What to produce:
Every line in the data below from the one containing "950.44 | 1,206.13 |" down to the one containing "962.50 | 974.02 |", both included, must be retyped exactly; no other line is to appear.

Data shown:
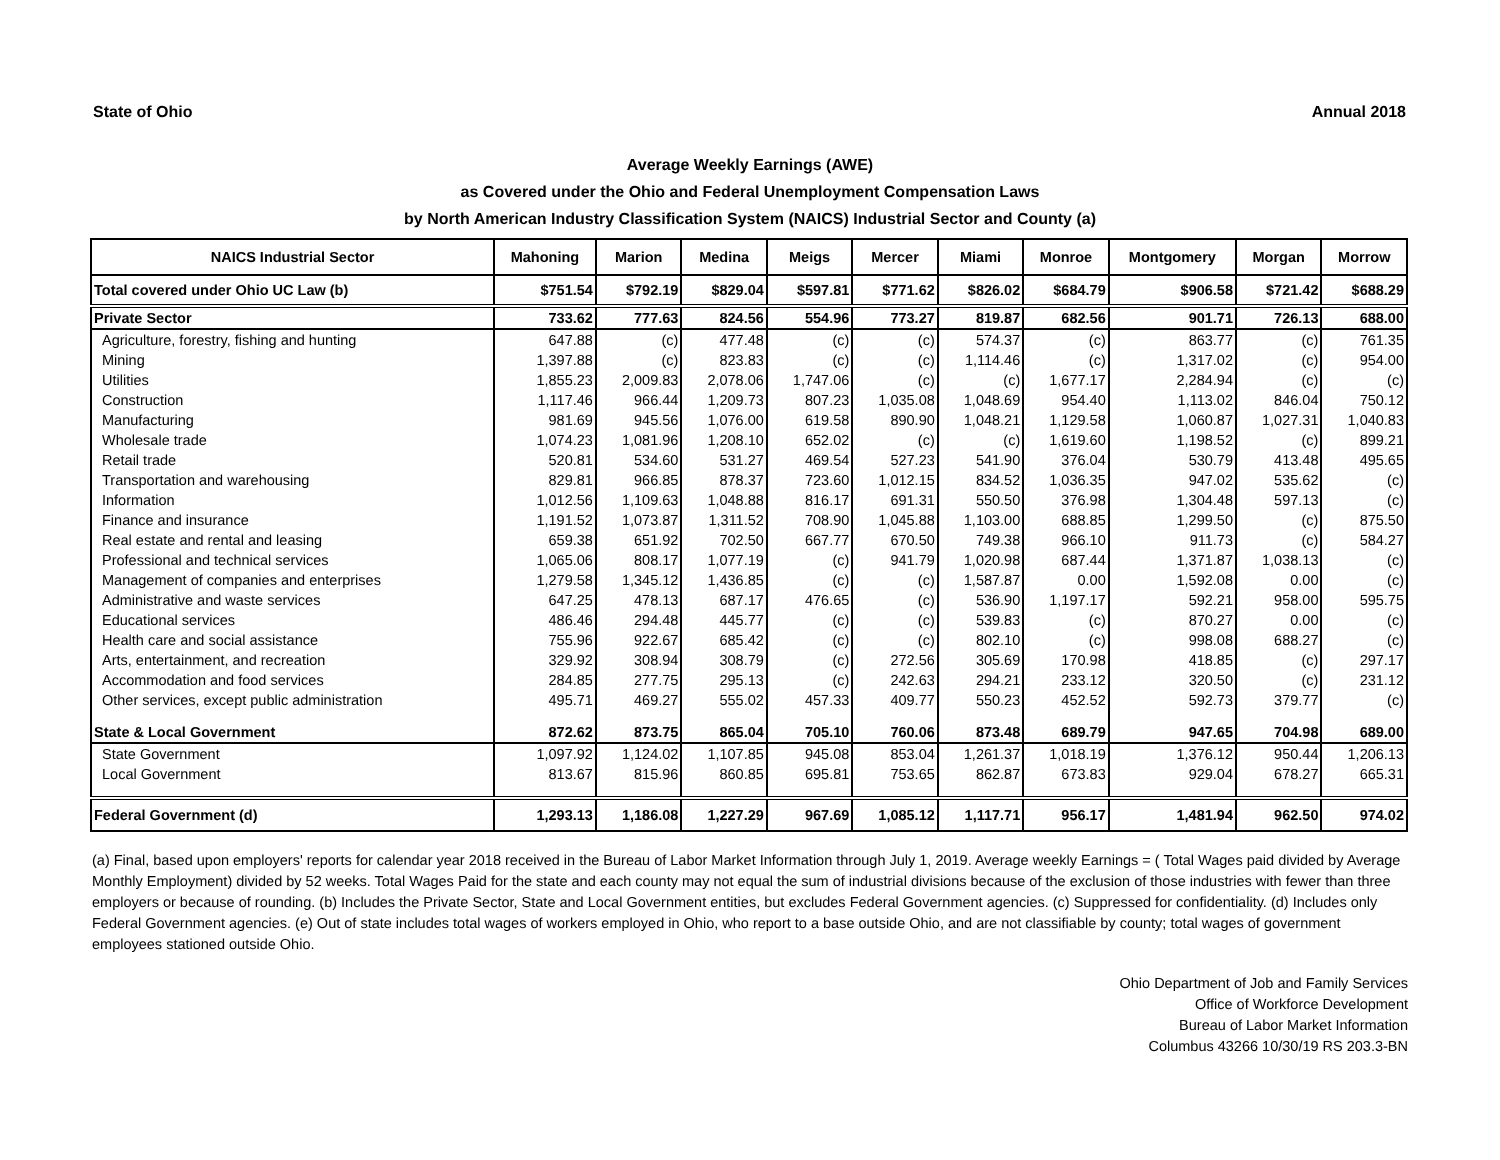State of Ohio Annual 2018
Average Weekly Earnings (AWE)
as Covered under the Ohio and Federal Unemployment Compensation Laws
by North American Industry Classification System (NAICS) Industrial Sector and County (a)
| NAICS Industrial Sector | Mahoning | Marion | Medina | Meigs | Mercer | Miami | Monroe | Montgomery | Morgan | Morrow |
| --- | --- | --- | --- | --- | --- | --- | --- | --- | --- | --- |
| Total covered under Ohio UC Law (b) | $751.54 | $792.19 | $829.04 | $597.81 | $771.62 | $826.02 | $684.79 | $906.58 | $721.42 | $688.29 |
| Private Sector | 733.62 | 777.63 | 824.56 | 554.96 | 773.27 | 819.87 | 682.56 | 901.71 | 726.13 | 688.00 |
| Agriculture, forestry, fishing and hunting | 647.88 | (c) | 477.48 | (c) | (c) | 574.37 | (c) | 863.77 | (c) | 761.35 |
| Mining | 1,397.88 | (c) | 823.83 | (c) | (c) | 1,114.46 | (c) | 1,317.02 | (c) | 954.00 |
| Utilities | 1,855.23 | 2,009.83 | 2,078.06 | 1,747.06 | (c) | (c) | 1,677.17 | 2,284.94 | (c) | (c) |
| Construction | 1,117.46 | 966.44 | 1,209.73 | 807.23 | 1,035.08 | 1,048.69 | 954.40 | 1,113.02 | 846.04 | 750.12 |
| Manufacturing | 981.69 | 945.56 | 1,076.00 | 619.58 | 890.90 | 1,048.21 | 1,129.58 | 1,060.87 | 1,027.31 | 1,040.83 |
| Wholesale trade | 1,074.23 | 1,081.96 | 1,208.10 | 652.02 | (c) | (c) | 1,619.60 | 1,198.52 | (c) | 899.21 |
| Retail trade | 520.81 | 534.60 | 531.27 | 469.54 | 527.23 | 541.90 | 376.04 | 530.79 | 413.48 | 495.65 |
| Transportation and warehousing | 829.81 | 966.85 | 878.37 | 723.60 | 1,012.15 | 834.52 | 1,036.35 | 947.02 | 535.62 | (c) |
| Information | 1,012.56 | 1,109.63 | 1,048.88 | 816.17 | 691.31 | 550.50 | 376.98 | 1,304.48 | 597.13 | (c) |
| Finance and insurance | 1,191.52 | 1,073.87 | 1,311.52 | 708.90 | 1,045.88 | 1,103.00 | 688.85 | 1,299.50 | (c) | 875.50 |
| Real estate and rental and leasing | 659.38 | 651.92 | 702.50 | 667.77 | 670.50 | 749.38 | 966.10 | 911.73 | (c) | 584.27 |
| Professional and technical services | 1,065.06 | 808.17 | 1,077.19 | (c) | 941.79 | 1,020.98 | 687.44 | 1,371.87 | 1,038.13 | (c) |
| Management of companies and enterprises | 1,279.58 | 1,345.12 | 1,436.85 | (c) | (c) | 1,587.87 | 0.00 | 1,592.08 | 0.00 | (c) |
| Administrative and waste services | 647.25 | 478.13 | 687.17 | 476.65 | (c) | 536.90 | 1,197.17 | 592.21 | 958.00 | 595.75 |
| Educational services | 486.46 | 294.48 | 445.77 | (c) | (c) | 539.83 | (c) | 870.27 | 0.00 | (c) |
| Health care and social assistance | 755.96 | 922.67 | 685.42 | (c) | (c) | 802.10 | (c) | 998.08 | 688.27 | (c) |
| Arts, entertainment, and recreation | 329.92 | 308.94 | 308.79 | (c) | 272.56 | 305.69 | 170.98 | 418.85 | (c) | 297.17 |
| Accommodation and food services | 284.85 | 277.75 | 295.13 | (c) | 242.63 | 294.21 | 233.12 | 320.50 | (c) | 231.12 |
| Other services, except public administration | 495.71 | 469.27 | 555.02 | 457.33 | 409.77 | 550.23 | 452.52 | 592.73 | 379.77 | (c) |
| State & Local Government | 872.62 | 873.75 | 865.04 | 705.10 | 760.06 | 873.48 | 689.79 | 947.65 | 704.98 | 689.00 |
| State Government | 1,097.92 | 1,124.02 | 1,107.85 | 945.08 | 853.04 | 1,261.37 | 1,018.19 | 1,376.12 | 950.44 | 1,206.13 |
| Local Government | 813.67 | 815.96 | 860.85 | 695.81 | 753.65 | 862.87 | 673.83 | 929.04 | 678.27 | 665.31 |
| Federal Government (d) | 1,293.13 | 1,186.08 | 1,227.29 | 967.69 | 1,085.12 | 1,117.71 | 956.17 | 1,481.94 | 962.50 | 974.02 |
(a) Final, based upon employers' reports for calendar year 2018 received in the Bureau of Labor Market Information through July 1, 2019. Average weekly Earnings = ( Total Wages paid divided by Average Monthly Employment) divided by 52 weeks. Total Wages Paid for the state and each county may not equal the sum of industrial divisions because of the exclusion of those industries with fewer than three employers or because of rounding. (b) Includes the Private Sector, State and Local Government entities, but excludes Federal Government agencies. (c) Suppressed for confidentiality. (d) Includes only Federal Government agencies. (e) Out of state includes total wages of workers employed in Ohio, who report to a base outside Ohio, and are not classifiable by county; total wages of government employees stationed outside Ohio.
Ohio Department of Job and Family Services
Office of Workforce Development
Bureau of Labor Market Information
Columbus 43266 10/30/19 RS 203.3-BN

Exercise response:
| State Government | 1,097.92 | 1,124.02 | 1,107.85 | 945.08 | 853.04 | 1,261.37 | 1,018.19 | 1,376.12 | 950.44 | 1,206.13 |
| Local Government | 813.67 | 815.96 | 860.85 | 695.81 | 753.65 | 862.87 | 673.83 | 929.04 | 678.27 | 665.31 |
| Federal Government (d) | 1,293.13 | 1,186.08 | 1,227.29 | 967.69 | 1,085.12 | 1,117.71 | 956.17 | 1,481.94 | 962.50 | 974.02 |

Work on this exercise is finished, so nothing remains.